# [Consignes écrites]
[1] D'après l'article sur l'Iran et l'antioccidentalisme, pourquoi l'occidentalisation amorcée vers 1830-1840 est-elle aujourd'hui vue comme une aliénation ? Répondez en une à trois phrases.
[2] Transcrivez l'article sur l'Iran et l'antioccidentalisme de « Pourquoi on ne » à « L’Europe peut-elle l’infléchir? ».

Avec l’élection du président Ebrahim Raïssi, l’Iran a renoué avec la ligne dure de l’antioccidentalisme. © getty images

Pourquoi on ne nous aime pas, nous Occidentaux: l’Iran toujours contre le «grand Satan»

Gérald Papy
Gérald Papy Rédacteur en chef adjoint

Le régime des ayatollahs s’est construit dans l’hostilité aux Etats-Unis. Cela n’a pas changé. L’Europe peut-elle l’infléchir?

La libération, le 25 mai, du travailleur humanitaire Olivier Vandecasteele, après quinze mois de détention, a fort justement rappelé que l’emprisonnement d’Occidentaux est devenu une arme usuelle de la «politique étrangère» de la République islamique d’Iran. Il a été moins mentionné qu’une prise d’otages en particulier fut l’un des mythes fondateurs du régime des ayatollahs. En occupant l’ambassade des Etats-Unis à Téhéran, du 4 novembre 1979 au 20 janvier 1981, en y retenant ses diplomates et employés civils et en contrant une opération d’exfiltration ordonnée par le président Jimmy Carter, le nouveau pouvoir a inscrit l’Iran parmi les plus fervents thuriféraires de l’antiaméricanisme, sentiment qui prospère encore aujourd’hui. L’attitude des dirigeants de Téhéran dans les guerres en Syrie et en Ukraine et dans le dossier du développement de leur industrie nucléaire le démontre à suffisance. En Iran, la haine de l’Occident a un fort accent antiaméricain.

L’argument du rejet de l’Occident ne fonctionne plus auprès de la population.

Historiquement, l’antioccidentalisme précède l’antiaméricanisme. Auteur de L’anti-démocratie au XXIe siècle. Iran, Turquie, Russie (CNRS, 2021) et directeur d’études à l’Ecole des hautes études en sciences sociales (Ehess) de Paris, Hamit Bozarslan en décrit les ressorts dans une interview de novembre 2021 à RFI: «L’Iran, la Russie, la Turquie ont connu un processus d’occidentalisation au même moment, à partir de 1830-1840. Ce processus est considéré aujourd’hui comme un processus d’aliénation, une sorte de trahison à l’ontologie nationale (NDLR: un fondement philosophique). Cette ontologie aurait été altérée par le processus d’occidentalisation, qui aurait constitué un complot imposé par l’Occident. Et les élites locales […] auraient collaboré. Donc l’inimitié extérieure et la trahison intérieure [se conjugueraient]. L’objectif final serait aujourd’hui de restaurer la nation dans sa pureté ontologique…» On verra effectivement dans le cas de l’Iran, ancien empire comme la Russie et la Turquie, que la révolution de 1979 s’accompagne d’une réaffirmation de valeurs supposées locales, et souvent islamiques.

# [Données recueillies]
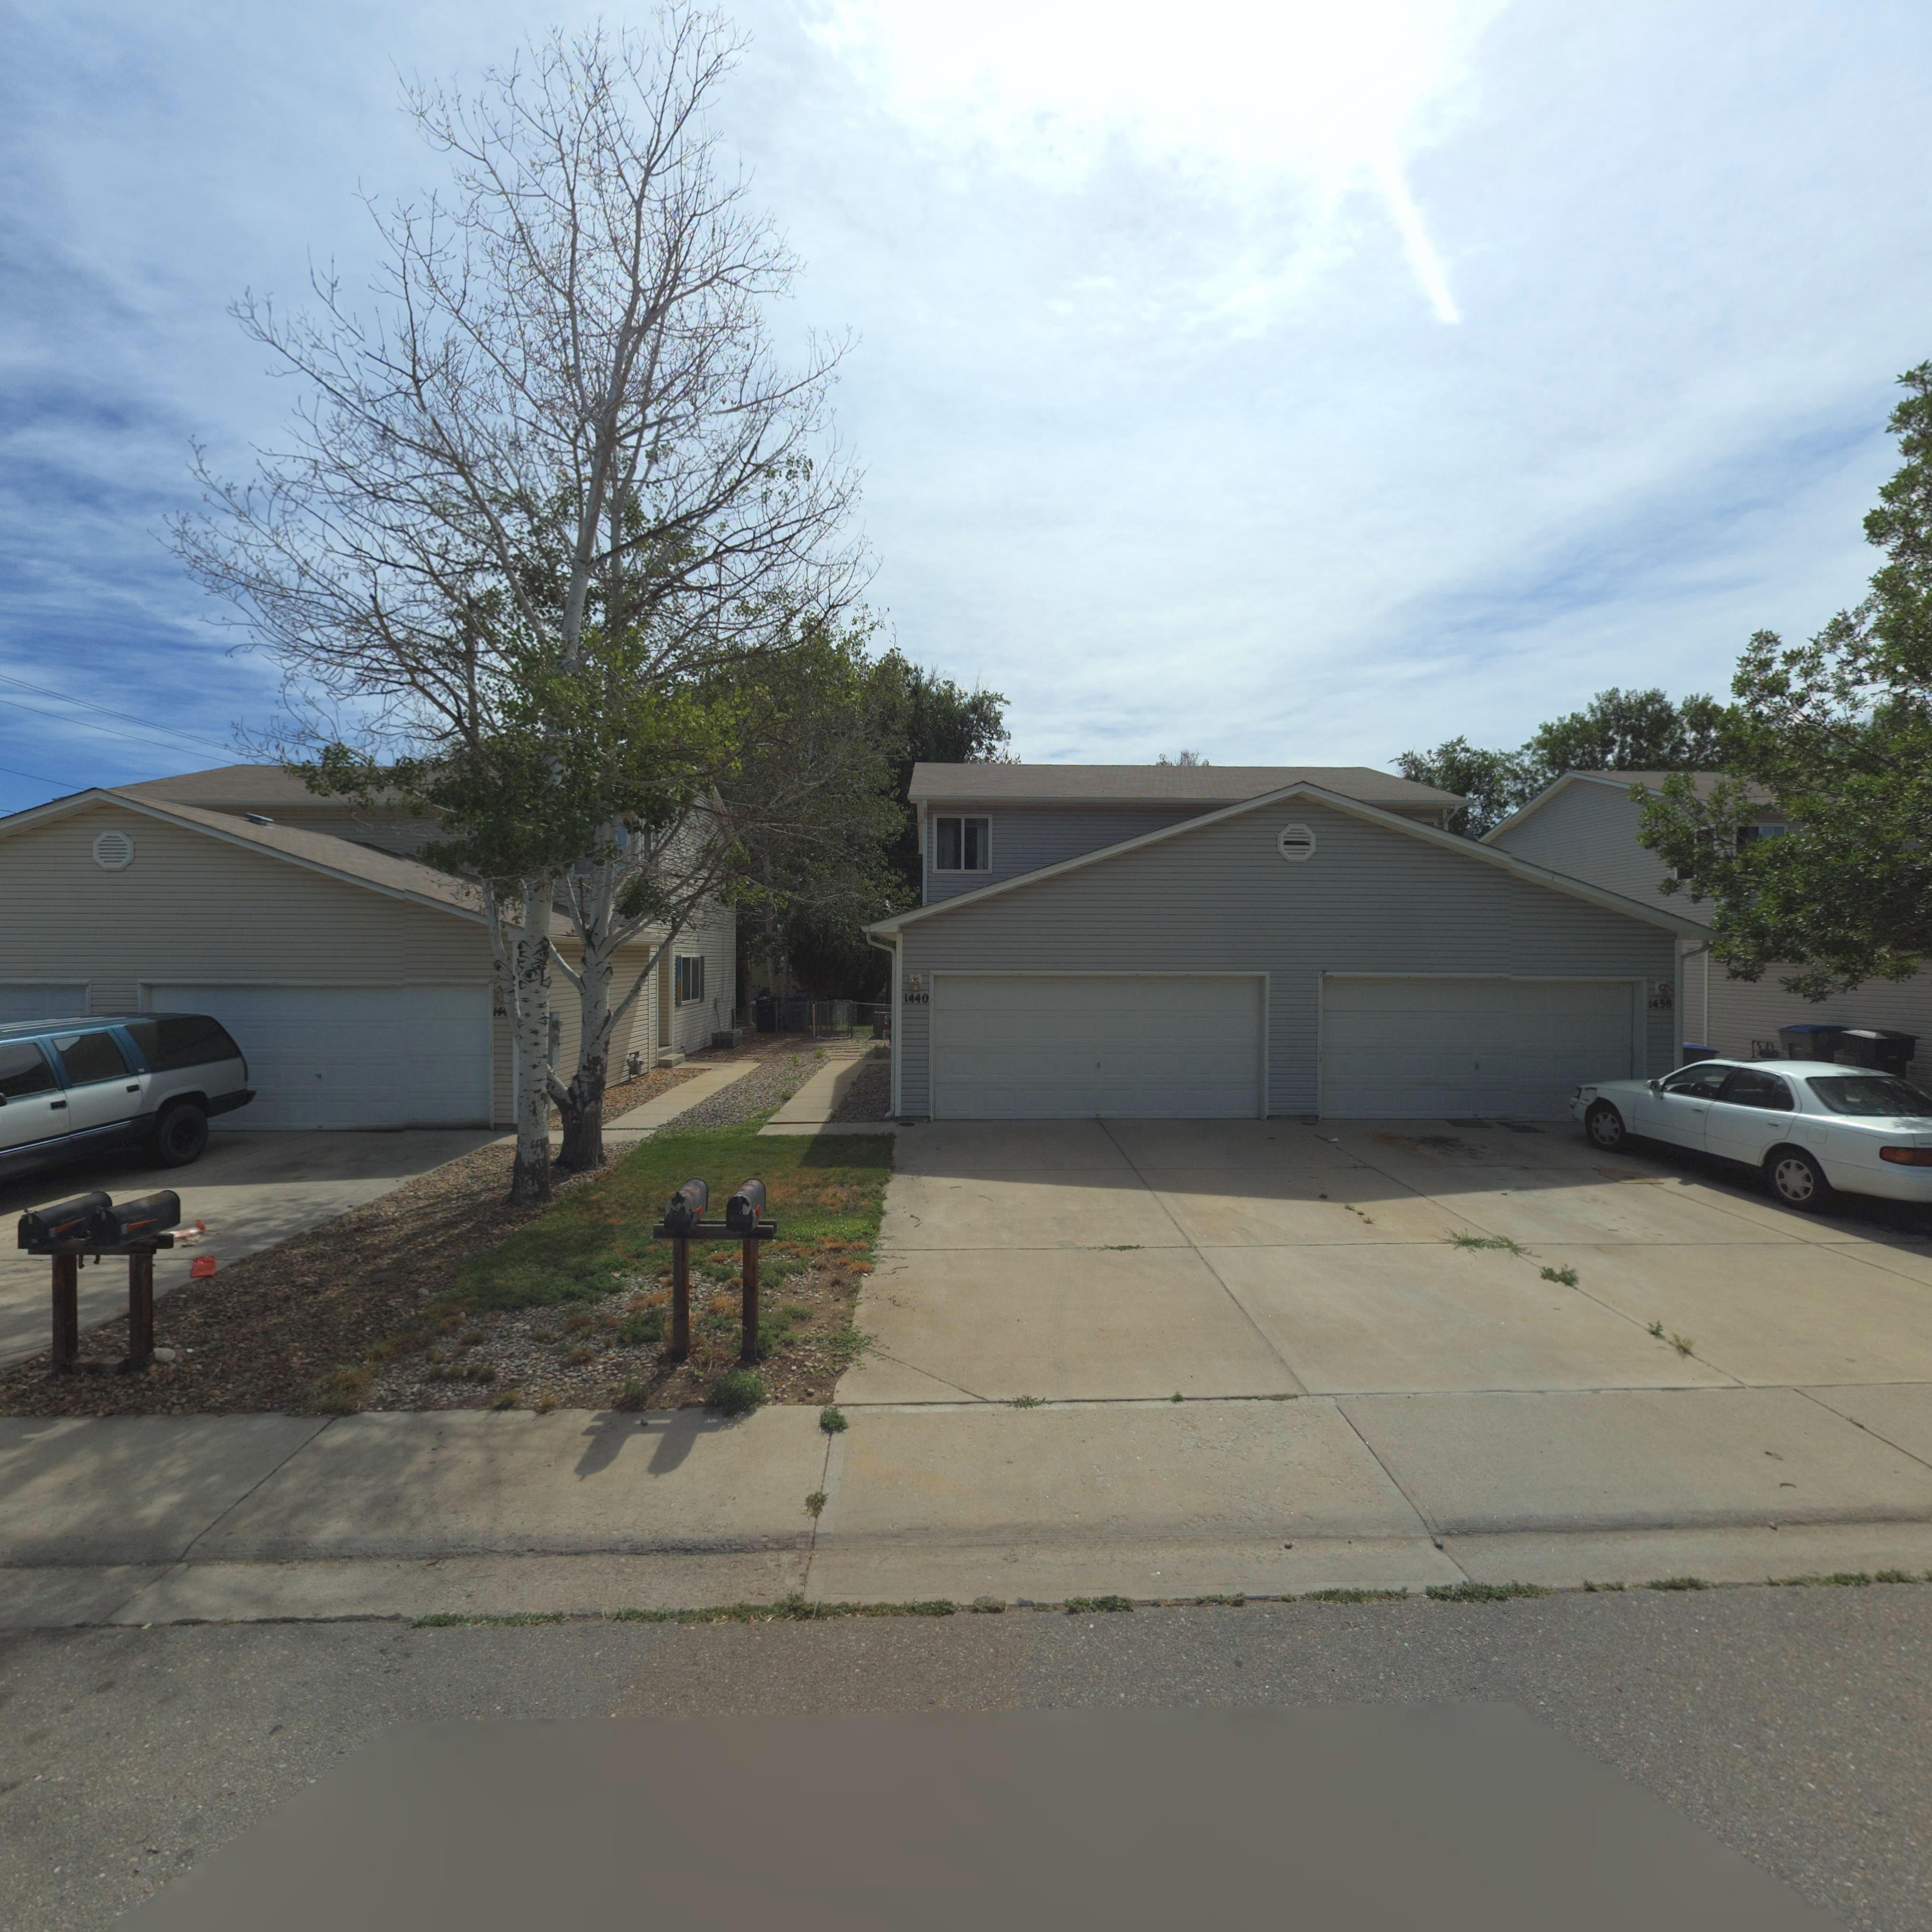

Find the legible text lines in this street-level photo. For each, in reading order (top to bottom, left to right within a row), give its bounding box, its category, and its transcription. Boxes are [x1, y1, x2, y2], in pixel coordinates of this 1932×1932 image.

# [Réponses par consigne]
[1] Selon Hamit Bozarslan, ce processus aurait altéré l'ontologie nationale, c'est-à-dire un fondement philosophique de la nation, et aurait constitué un complot imposé par l'Occident. Les élites locales y auraient collaboré, si bien que l'inimitié extérieure et la trahison intérieure se conjugueraient.

[2]
Pourquoi on ne nous aime pas, nous Occidentaux: l’Iran toujours contre le «grand Satan»

Gérald Papy
Gérald Papy Rédacteur en chef adjoint

Le régime des ayatollahs s’est construit dans l’hostilité aux Etats-Unis. Cela n’a pas changé. L’Europe peut-elle l’infléchir?